World Premiere: Helsinki Chamber Choir

Date

Sep 29 - 30 2016
Expired!

State of the Union: An Opera

The Helsinki Chamber Choir, in their first U.S. performance, will debut a contemporary opera written and composed by Eugene Birman and Scott Diel. The choir will also perform uniquely Finnish music by the essential composers of the Finnish choral tradition, including Jean Sibelius and Einojuhani Rautavaara.

The Helsinki Chamber Choir (Helsingin kamarikuoro) was founded in 1962 as the Finnish Radio Chamber Choir. It is currently Finland’s only professional chamber choir and is one of 20 members of the Tenso Network Europe, a network for professional chamber choirs. Other members include such accomplished choirs as Collegium Vocale Gent (Belgium), RIAS Kammerchor (Germany), DR Vokalensemblet (Denmark) and Eesti Filharmoonia Kammerkoor (Estonia).

The Choir’s concerts are regularly broadcast on radio and television both nationally and internationally. In 2006, a televised performance was featured on the international cultural channel ARTE of Michael Haydn’s Requiem and in 2013 of Einojuhani Rautavaara’s Vigilia.

The Helsinki Chamber Choir’s recording of Magnus Lindberg’s Graffiti (with the Finnish Radio Symphony Orchestra and Sakari Oramo) was nominated for a Grammy in the contemporary music category in 2010. The group recorded a number of CDs for the Ondine label as the Finnish Radio Chamber Choir, including Rautavaara’s complete works for mixed a cappella choir. The choir’s most recent recording is the world premiere recording of Veli-Matti Puumala’s opera Anna Liisa (2015), with additional recordings being released in 2016.

Eugene Birman is a Latvian-born composer based in Oakland, California. He received his M.M. in Music Composition from the Juilliard School, a B.A. in Economics from Columbia, and is currently pursuing a D.Phil in Musical Composition from Oxford University. Scott Diel is an American-born writer based in Tallinn, Estonia, who has freelanced widely. The two have previously collaborated on several operas to critical acclaim. Their recent work, Nostra Culpa, eclectically weaves together the global debate surrounding post-financial crash austerity and a Twitter feud between a Nobel laureate columnist from the New York Times and the president of Estonia. Their unlikely inspiration results from a desire to step away from the formal opera genre and engage a wider audience with classical music that investigates contemporary issues.

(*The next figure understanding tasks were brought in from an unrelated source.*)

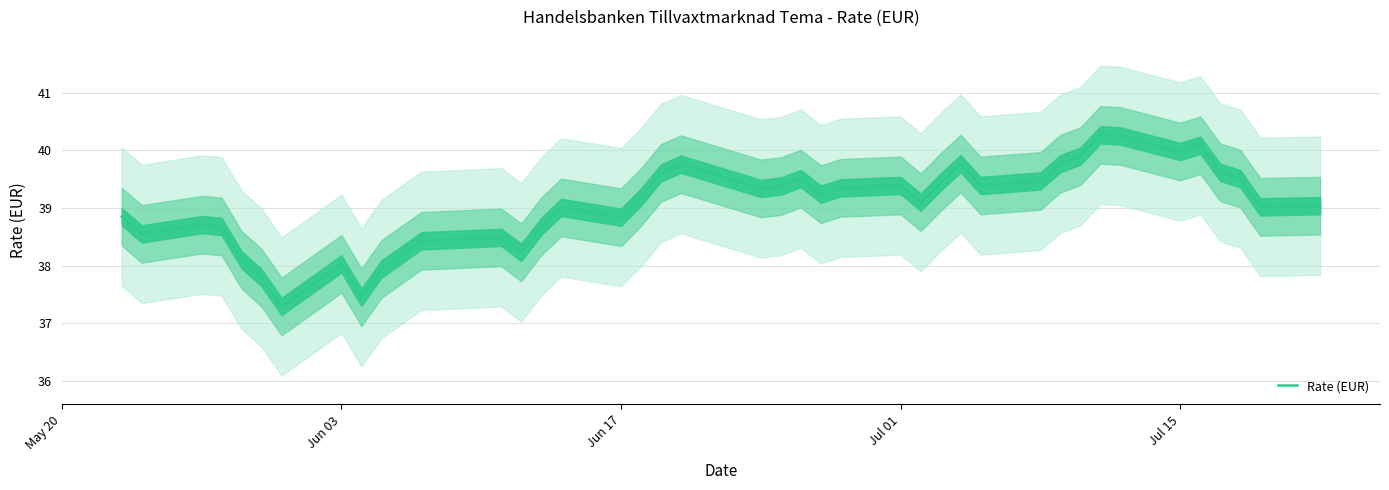

What is the difference between the second highest and minimum values?

3.0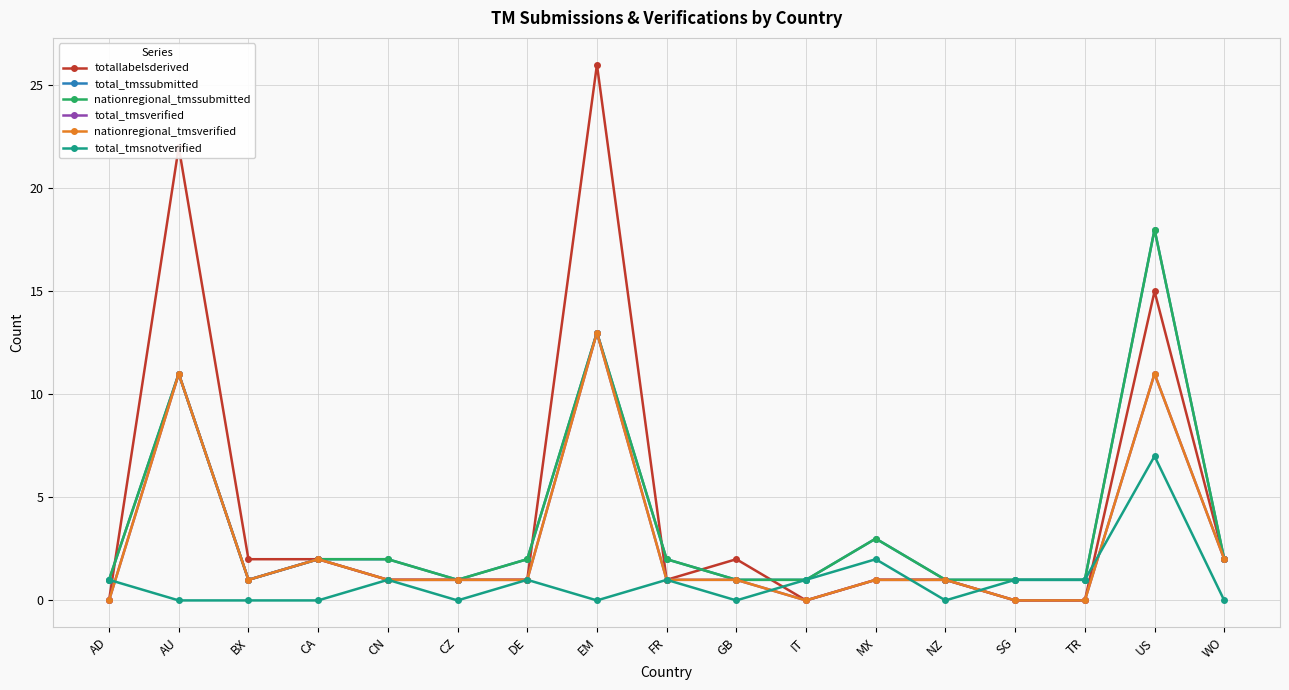

What is the difference between the total_tmsverified values at AD and NZ?

1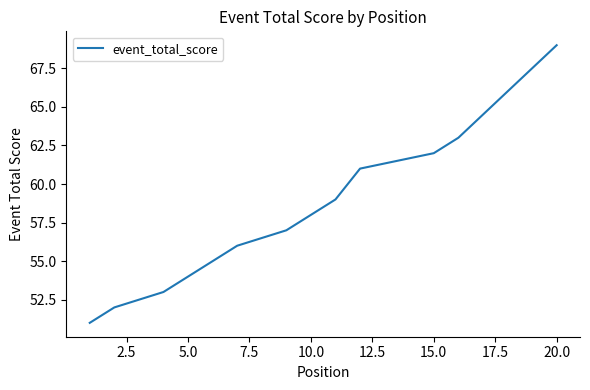

Does the chart have visible grid lines?

No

In summer of 2015, Birman and Diel spent over two weeks on Rabbit Island in Lake Superior as artists in residence. There they began their collaboration for State of the Union (SOTU), a 40-minute operatic work for twelve voices. Part opera seria, part satire, SOTU considers environmental crisis, economic inequality, and the general obliviousness of society’s confused march forward. The opera condemns no one and everyone, yet its finale doles out redemption to those open to it.

SOTU is four characters – the environment, the rich, the middle class, and the poor – meeting and interacting over seven movements. It reflects a belief that many of our problems stem from how we view and treat one another. As a society we too often equate wealth with wisdom, and poverty with personal shortcomings. This work pushes forward the genre of classical music and also advances the medium to underscore a new subject: humanity’s relationship to its natural environment in the context of modern society.

SOTU has been brought to life thanks to generous support from the Rabbit Island Foundation, Northern Michigan University U.P. Beaumier Heritage Center, Department of Music/Siril Endowment for the Music Arts, Provost’s Office and DeVos Art Museum, Finlandia Foundation National, the Finnish Cultural Foundation, City of Helsinki Cultural Office, Michigan Council for the Arts and Cultural Affairs and several individual donors.